Bruce Griffiths bruce.griffiths at xtra.co.nz
Sat Jan 10 16:35:34 EST 2009


Bill Janssen wrote:
> WarrenS wrote:
>   
>>> Bruce said:
>>> The critical requirement is that the 2 standards being compared are statistically independent.
>>> Comparing a pair of Thunderbolts GPSDOs with similar time constants and
>>> damping will give optimistic results for Tau comparable with or greater than the loop time constant.
>>> Its is even better is to use 3 or more similar standards simultaneously
>>> logging phase differences between the various pairs (0.5*N(N-1) pairs for N standards).
>>> It is then possible to obtain estimates for ADEV, MDEV etc for each standard.
>>>     
>>>       
>> The optimistic results at and above the loop time constant, that results even when 3 or more units are used, 
>> is because the noise is then mostly due to the GPS signal itself and NOT the local oscillators in the GPSDO.
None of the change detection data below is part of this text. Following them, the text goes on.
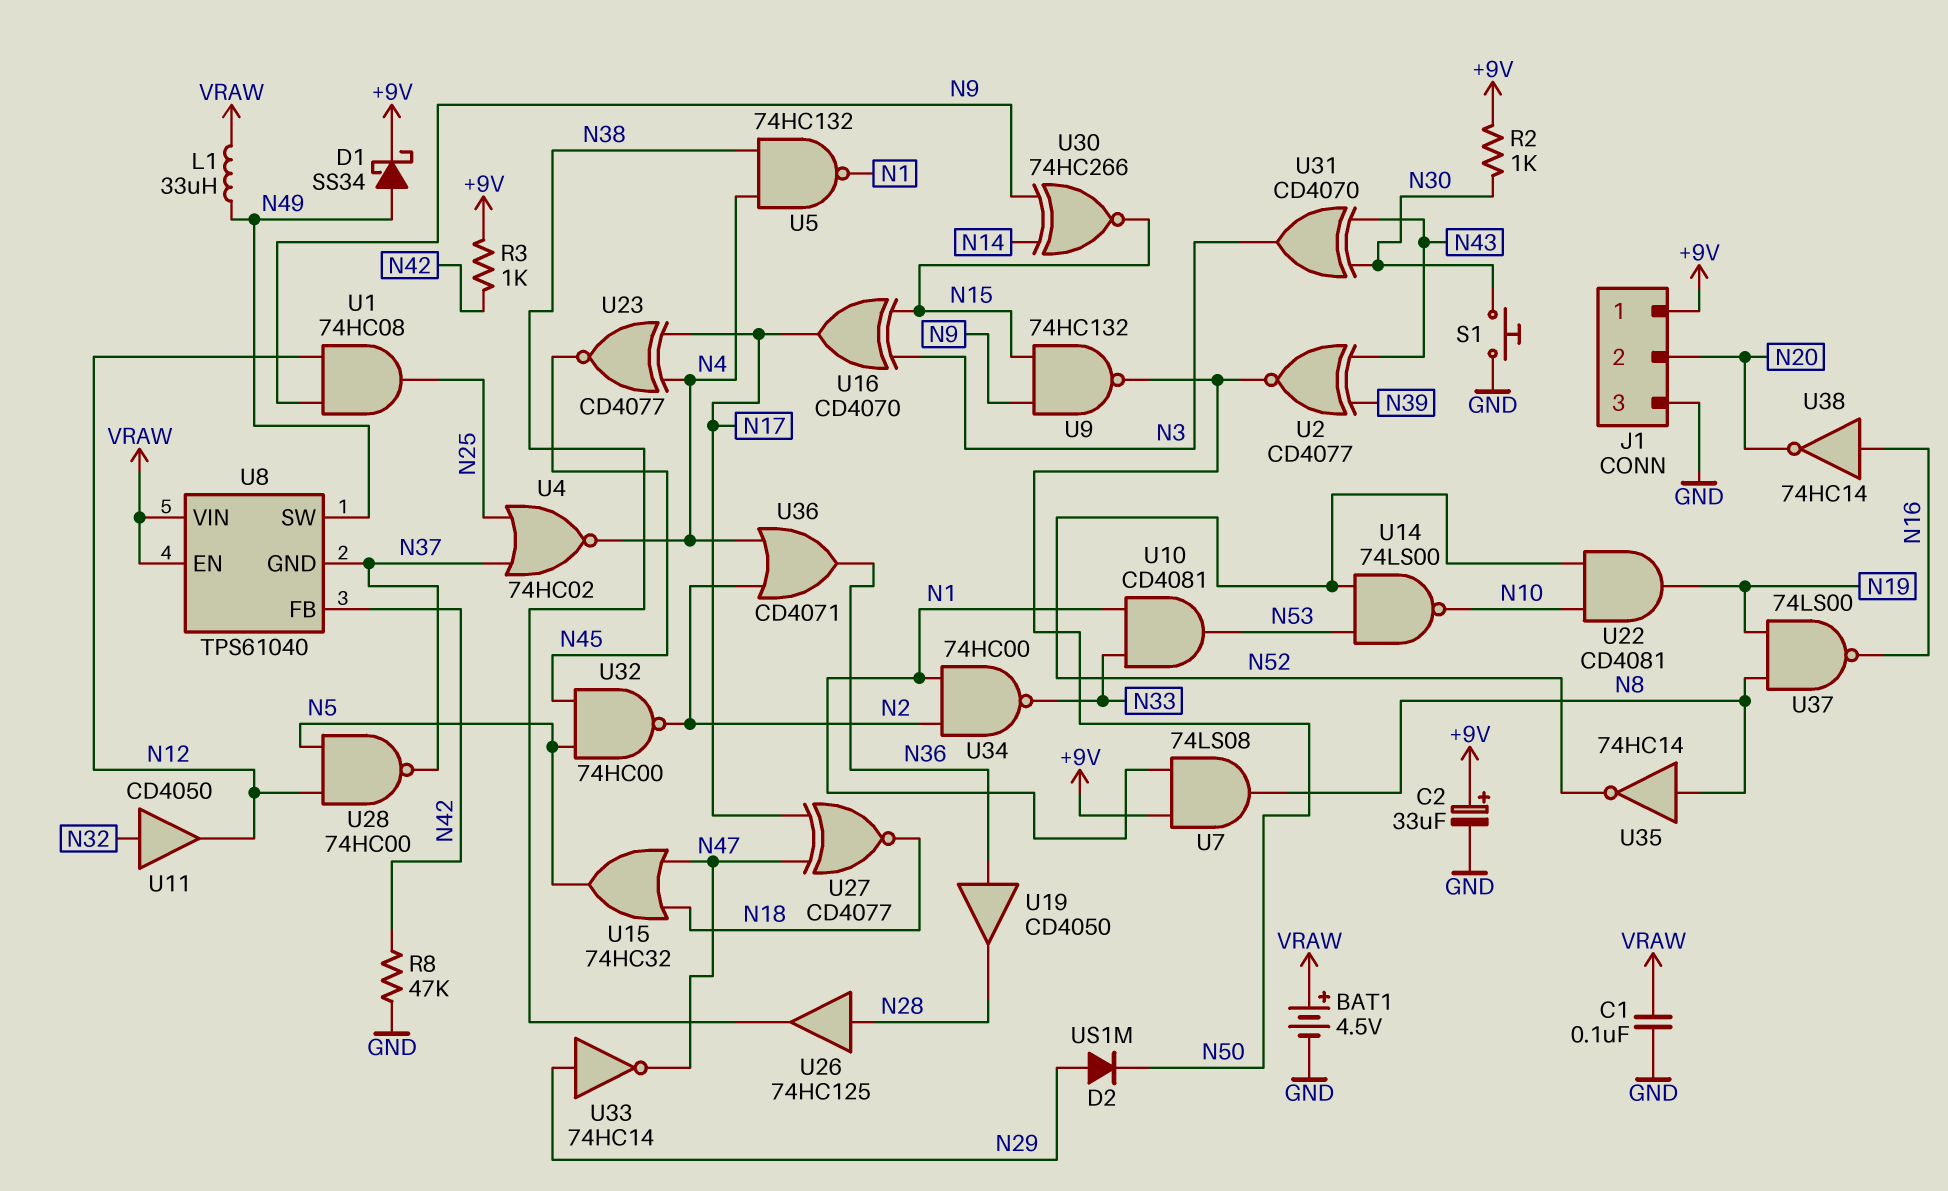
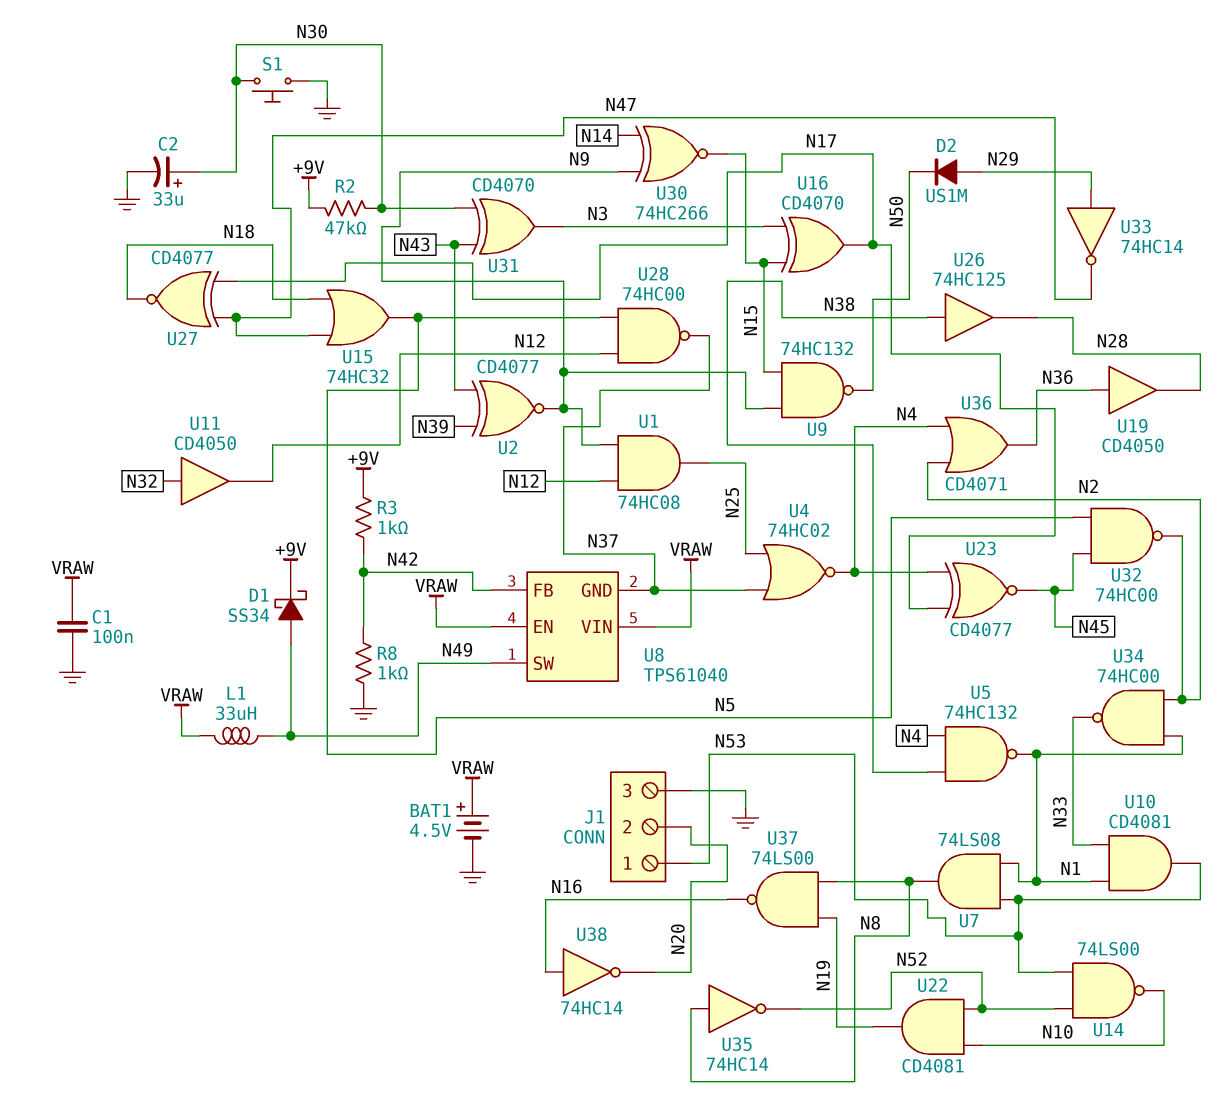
C2: 33uF (plus +9V, minus GND) -> 33uF (plus N30, minus GND)
J1 pin 1: +9V -> N53
R2: 1k (+9V, N30) -> 47k (+9V, N30)
R8: 47k (GND, N42) -> 1k (GND, N42)
U2: XNOR CD4077 (in N39, in N43, out N50) -> XNOR CD4077 (in N39, in N43, out N9)
U7: AND 74LS08 (in +9V, in N1, out N8) -> AND 74LS08 (in N1, in N53, out N8)
U26: buffer 74HC125 (in N28, out N38) -> buffer 74HC125 (in N38, out N28)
>> In effect you are then using the same 1PPS signal into each unit, and any common noise on the 
>> GPS 1PPS signal will cancel and not be seen.
>> So I think what Bruce is saying is that you can not (or is it should not?) use the GPS signal to 
>> measure the GPS's noise.
>> But the point is, if you want to compare your GPSDO with different settings, or compare it to 
>> another OCXO, It can be done this way, if you do not have a better ref to use.
>> You could then add the noise of the GPS nose above the control loop time to your 
>> optimistic results if you want true results at high Tau values.
>>
>> Also note that having the GPS noise cancle is not necessary a bad thing,  It can be a good thing 
>> especially if the GPS noise is not what it is that you want to measure. 
>>
>>   
>>     
>>> Like all digital phase detectors its best to avoid, if possible, the nonlinearity inherent at the ends of the range.
>>>     
>>>       
>> Using a phase detector near its end point (or at its crossover point if there is any deadband) 
>> is something that needs to be avoided. 
>> The two basic standard ways to insure that just the center of the phase detector's range is use:
>> 1) Divide the signals down just enough before sending them to the phase detector so that 
>> the end points is not an issue.  This works when both signals are from devices that are 
>> locked to a common signal such as the GPS.
>>
>> 2) When one of signals is from a non locked source such as a OCXO whose phase can drift 
>> any amount overtime, One of ways to limit phase detector issues, and use just the very accurate zero phase point, is to use the Phase detector's output to lock the OCXO in a fast control loop and then by knowing the gain of the EFC input, the filtered EFC voltage can be use as freq drift information to find the ADEV's.
>>
>> WarrenS
>>
>> *************:
>>     
> What I am doing to ovoid the "end of range" problem is;
> First I divide the signal by two to get a 50% duty cycle. Then when the 
> phase difference gets to
> 10% or 90% of the full scale value I switch the phase detector (or 
> counter) to respond to
> to the opposite zero crossing. I keep track of those switches in 
> software. I use a computer to control things and to keep a log of the 
> phase difference.
>
> Bill K7NOM
>
>
>   
Bill

At this level of precision the waveform duty cycles are never precisely
50% so some correction for this also needs to be made.